(Stored records)
-.-.-
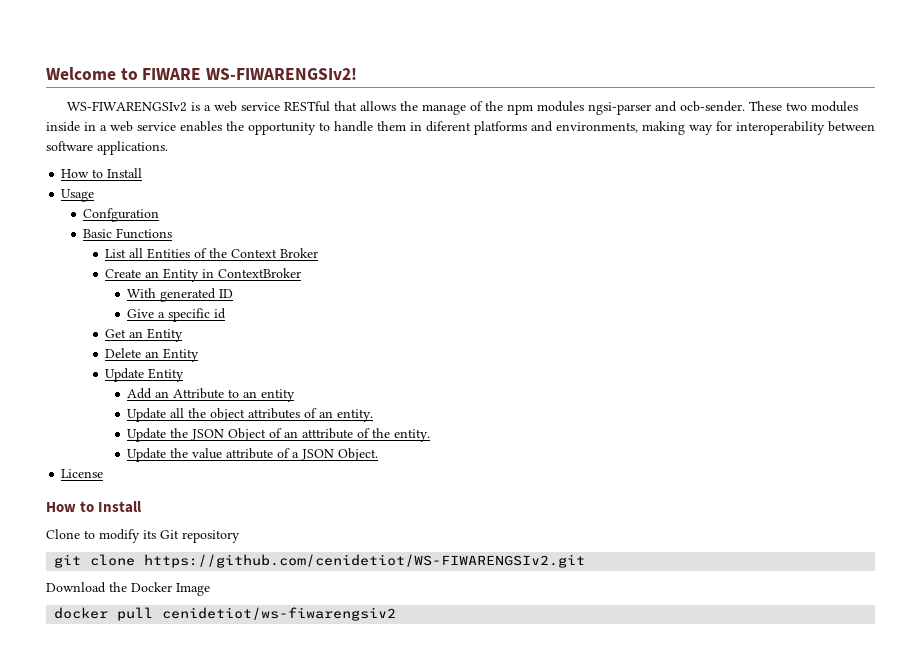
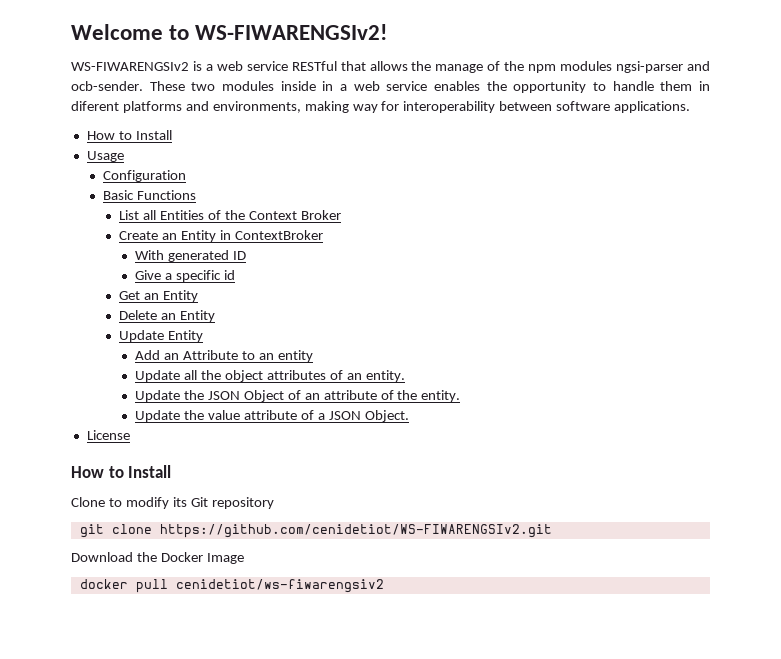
[142,68,202,80] FIWARE -> (190, 32) none
[83,208,160,222] Confguration -> [103,170,187,182] Configuration
[302,428,354,439] atttribute -> [323,390,377,400] attribute

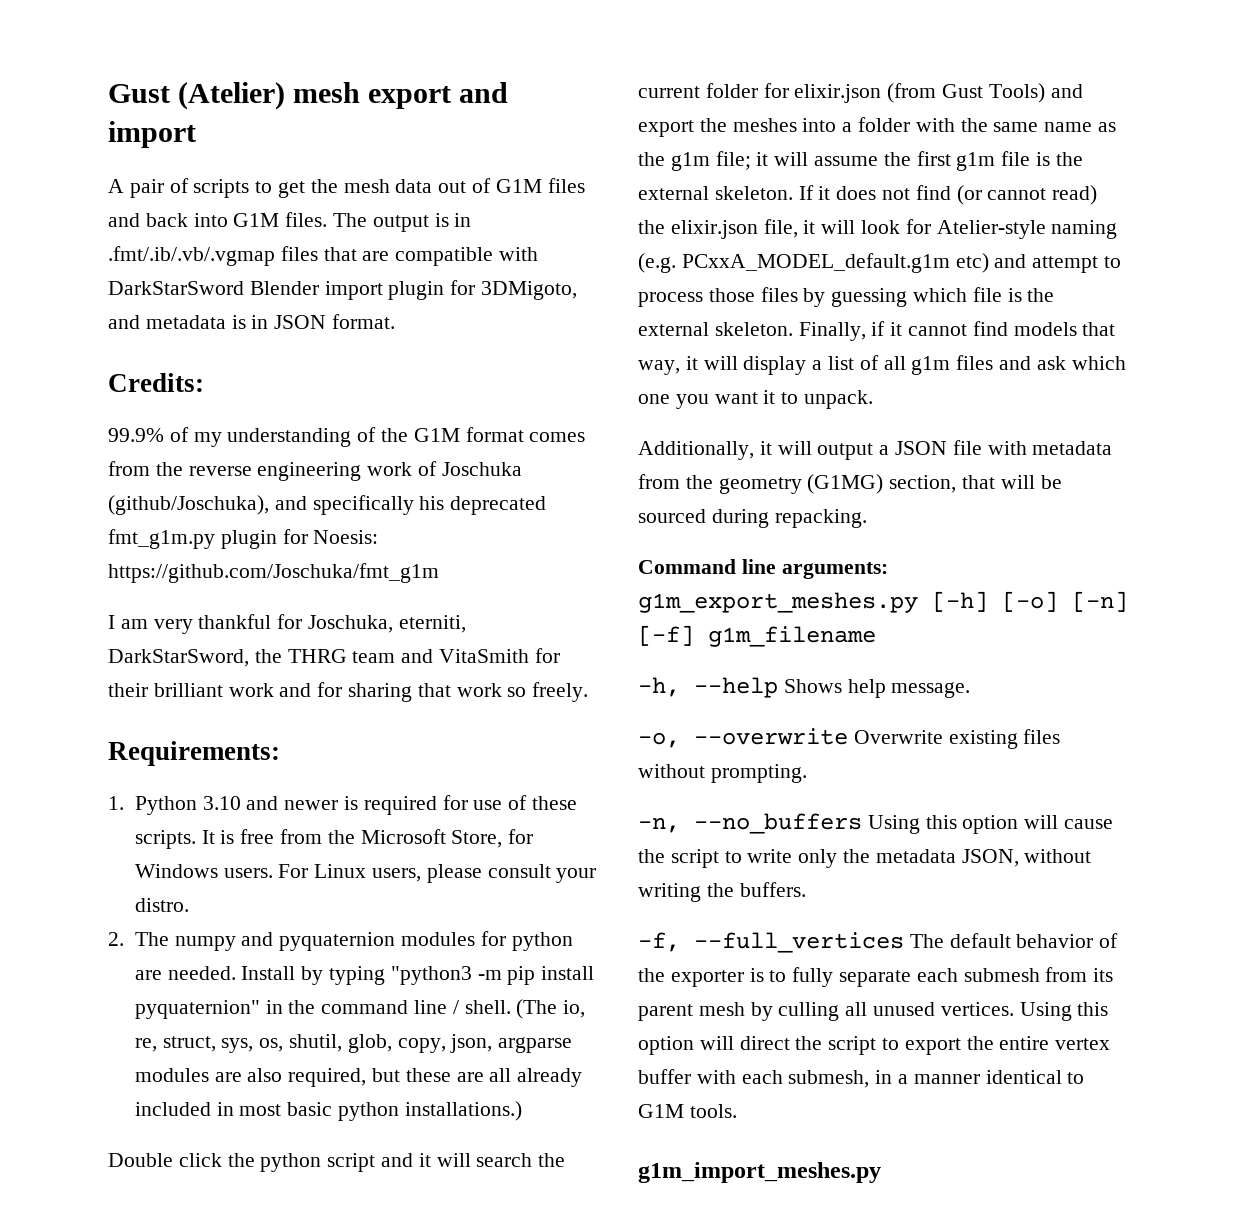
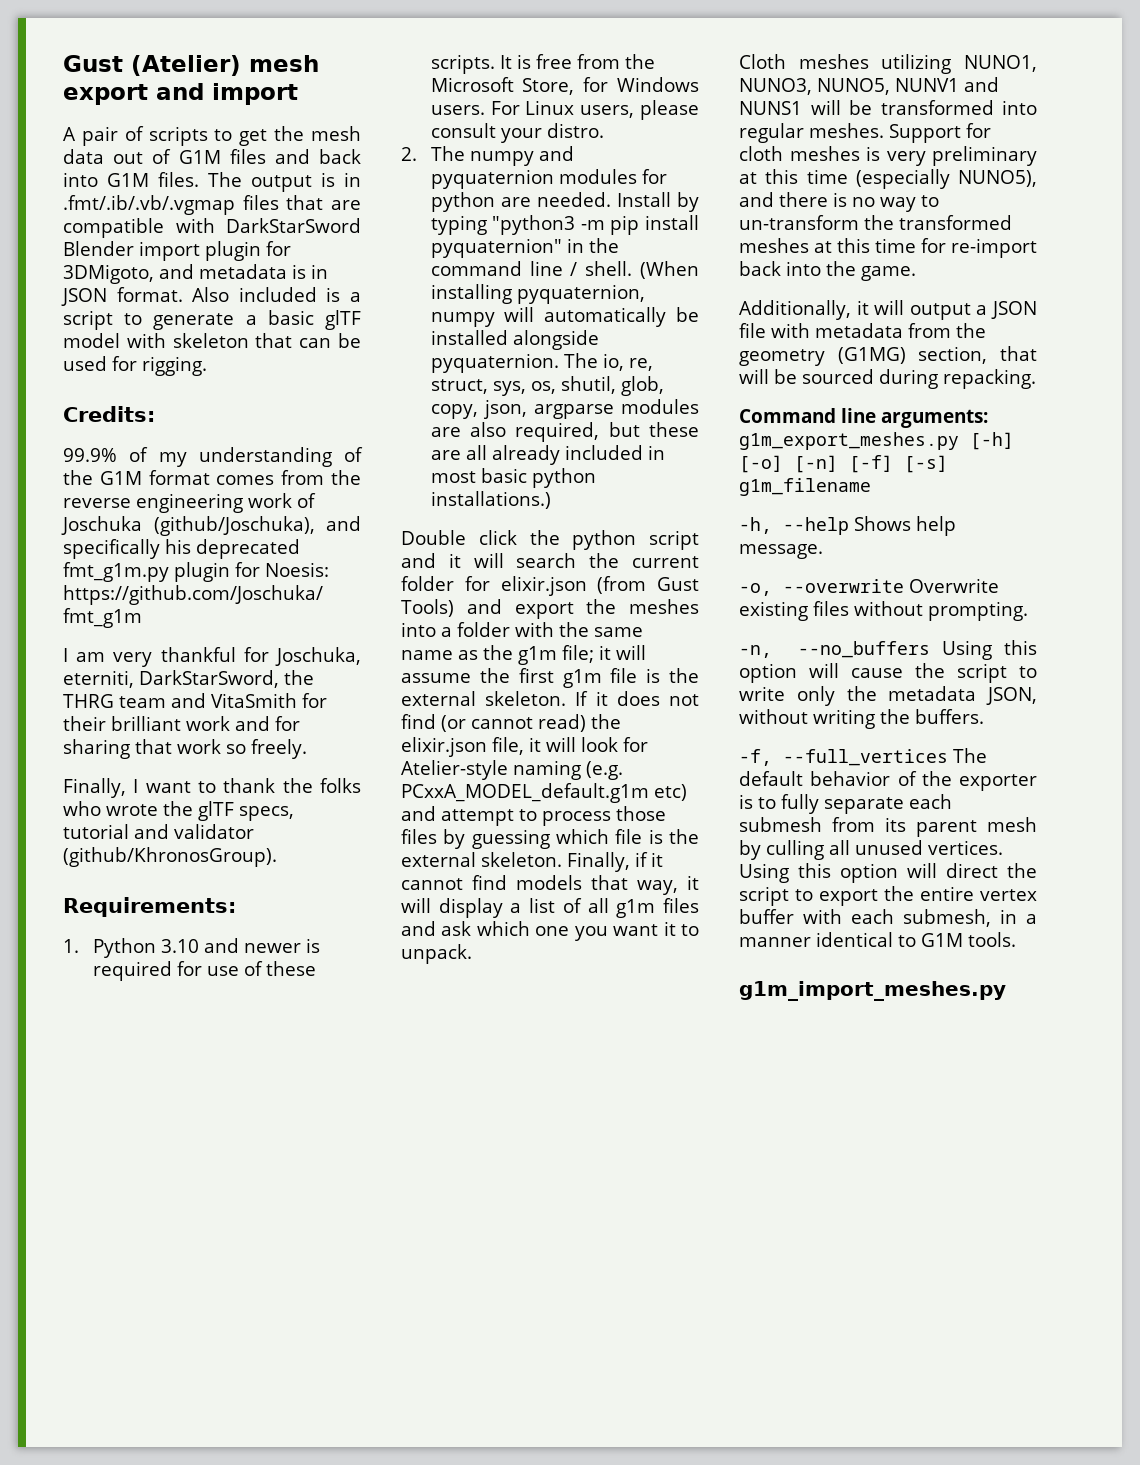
(396, 321) none -> [192,287,361,302] [63,310,361,330] [63,333,362,348] [63,356,207,376] Also included is a script to generate a basic glTF model with skeleton that can be used for rigging.
(589, 692) none -> [63,778,361,798] [63,801,294,821] [63,824,254,839] [63,847,277,867] // Finally, I want to thank the folks who wrote the glTF specs, tutorial and validator (github/KhronosGroup).
[516,999,558,1019] (The -> [640,261,699,279] [430,284,645,304] [430,307,699,327] [430,330,599,350] [430,353,598,373] (When installing pyquaternion, numpy will automatically be installed alongside pyquaternion. The
(874, 399) none -> [739,54,1037,74] [739,77,999,95] [739,100,1037,115] [739,123,991,143] [739,146,1037,166] [739,169,1037,189] [739,192,939,212] [739,215,1012,230] [739,238,1037,258] [739,261,916,281] // Cloth meshes utilizing NUNO1, NUNO3, NUNO5, NUNV1 and NUNS1 will be transformed into regular meshes. Support for cloth meshes is very preliminary at this time (especially NUNO5), and there is no way to un-transform the transformed meshes at this time for re-import back into the game.
(694, 635) none -> [904,455,948,473] [-s]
-.-.-
■ Work item: State how many lines of the entries include the word "glTF", giving that number by itself.

■ Response: 2